====== Text block
For processors which have more than 64k of memory address space, Micro-C
can support this via "bank switching" techniques, as outlined in our
application notes (similar techniques can be used to provide more than 64k
of code on processors which don't natively support more than 64k as well).
The question of how much code fits into (nK) of memory depends on so many
factors that its impossible to give you a general answer. It is usually
more that you would think, because MICRO-C produces fairly compact code.
This is especially true with our "Developers Kits", because their
libraries are hand-coded in assembly language, using very tight code.
Here are some examples of applications:
| MICRO-C Compiler (compiled itself!) 25K |
| ANSI terminal with built in XMODEM file transfer 10K |
| Combination lock (rotary encoder, led indicator) 2K |
| Telephone "distinctive ring" switcher (1 - 3 lines) 1K |
Do
your tools work with <manufacturers name> boards?
Can you recommend a board
to use with your tools?
Our tools are NOT designed to work with specific boards. The
tools are fully configurable to set the memory addresses and I/O
ports used, and can be used with virtually any board or target
system.
Full source code to the library is included so that you can
perform any "tweaking" that you may need to do for a
particular environment (normally, this only involves setting the
available memory addresses). Information on setting up the
library and memory map is included.
As long as your board uses a CPU which is instruction set
compatible with a processor family which we support, you should
have no problems adapting the tools to work with it.
============
====== Data extract
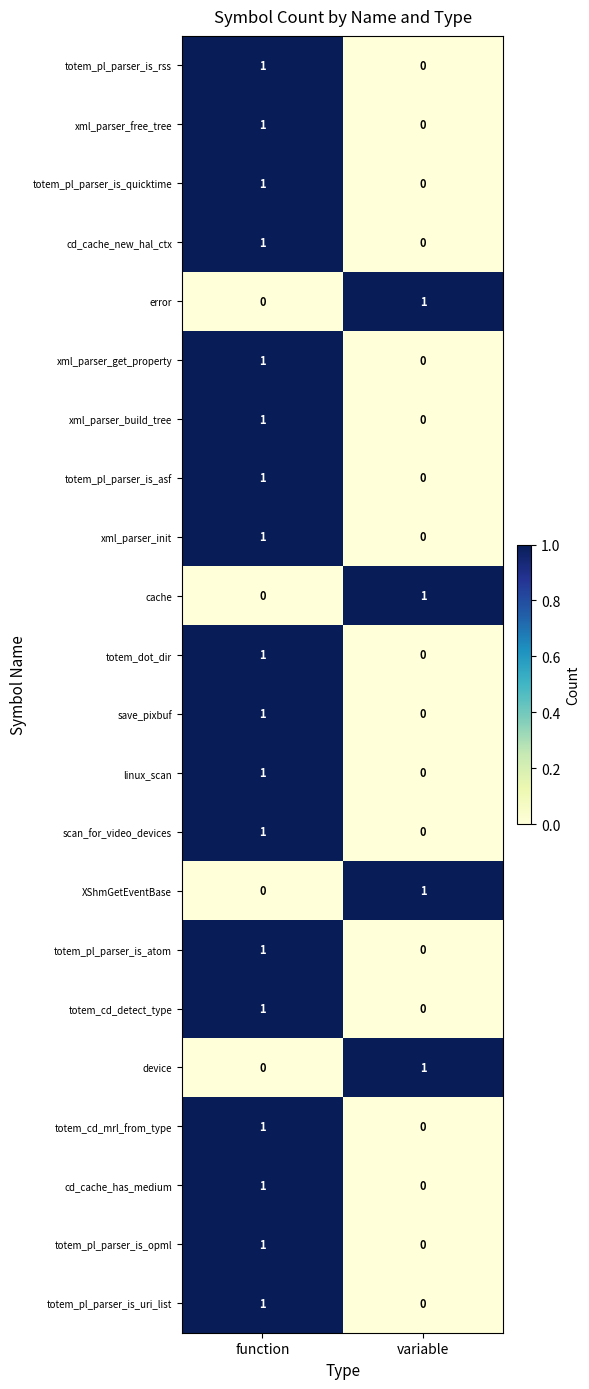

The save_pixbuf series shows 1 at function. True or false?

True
============
====== Data extract
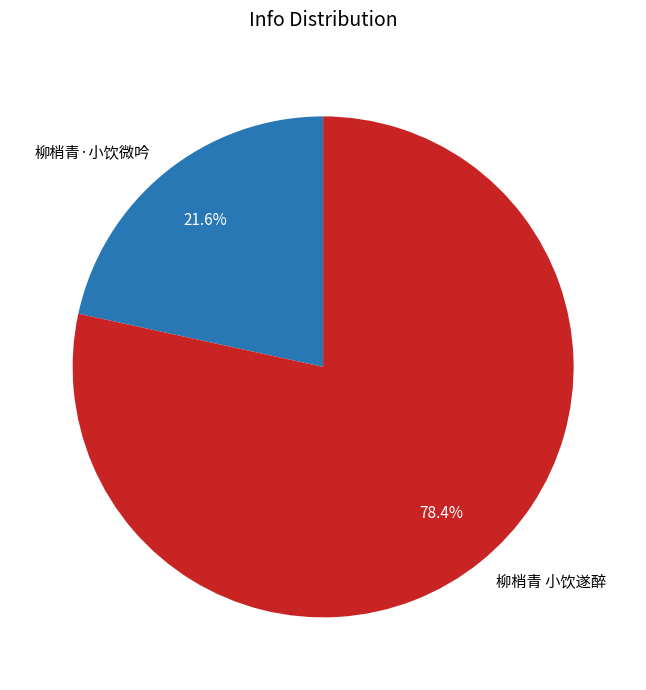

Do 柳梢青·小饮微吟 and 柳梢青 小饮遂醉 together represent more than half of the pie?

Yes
============
» **What you will do**
Retype the entire passage on MICRO-C memory and board compatibility word for word. The records have no connection to the passage on MICRO-C memory and board compatibility.

» **Written reply**
For processors which have more than 64k of memory address space, Micro-C
can support this via "bank switching" techniques, as outlined in our
application notes (similar techniques can be used to provide more than 64k
of code on processors which don't natively support more than 64k as well).
The question of how much code fits into (nK) of memory depends on so many
factors that its impossible to give you a general answer. It is usually
more that you would think, because MICRO-C produces fairly compact code.
This is especially true with our "Developers Kits", because their
libraries are hand-coded in assembly language, using very tight code.
Here are some examples of applications:
| MICRO-C Compiler (compiled itself!) 25K |
| ANSI terminal with built in XMODEM file transfer 10K |
| Combination lock (rotary encoder, led indicator) 2K |
| Telephone "distinctive ring" switcher (1 - 3 lines) 1K |
Do
your tools work with <manufacturers name> boards?
Can you recommend a board
to use with your tools?
Our tools are NOT designed to work with specific boards. The
tools are fully configurable to set the memory addresses and I/O
ports used, and can be used with virtually any board or target
system.
Full source code to the library is included so that you can
perform any "tweaking" that you may need to do for a
particular environment (normally, this only involves setting the
available memory addresses). Information on setting up the
library and memory map is included.
As long as your board uses a CPU which is instruction set
compatible with a processor family which we support, you should
have no problems adapting the tools to work with it.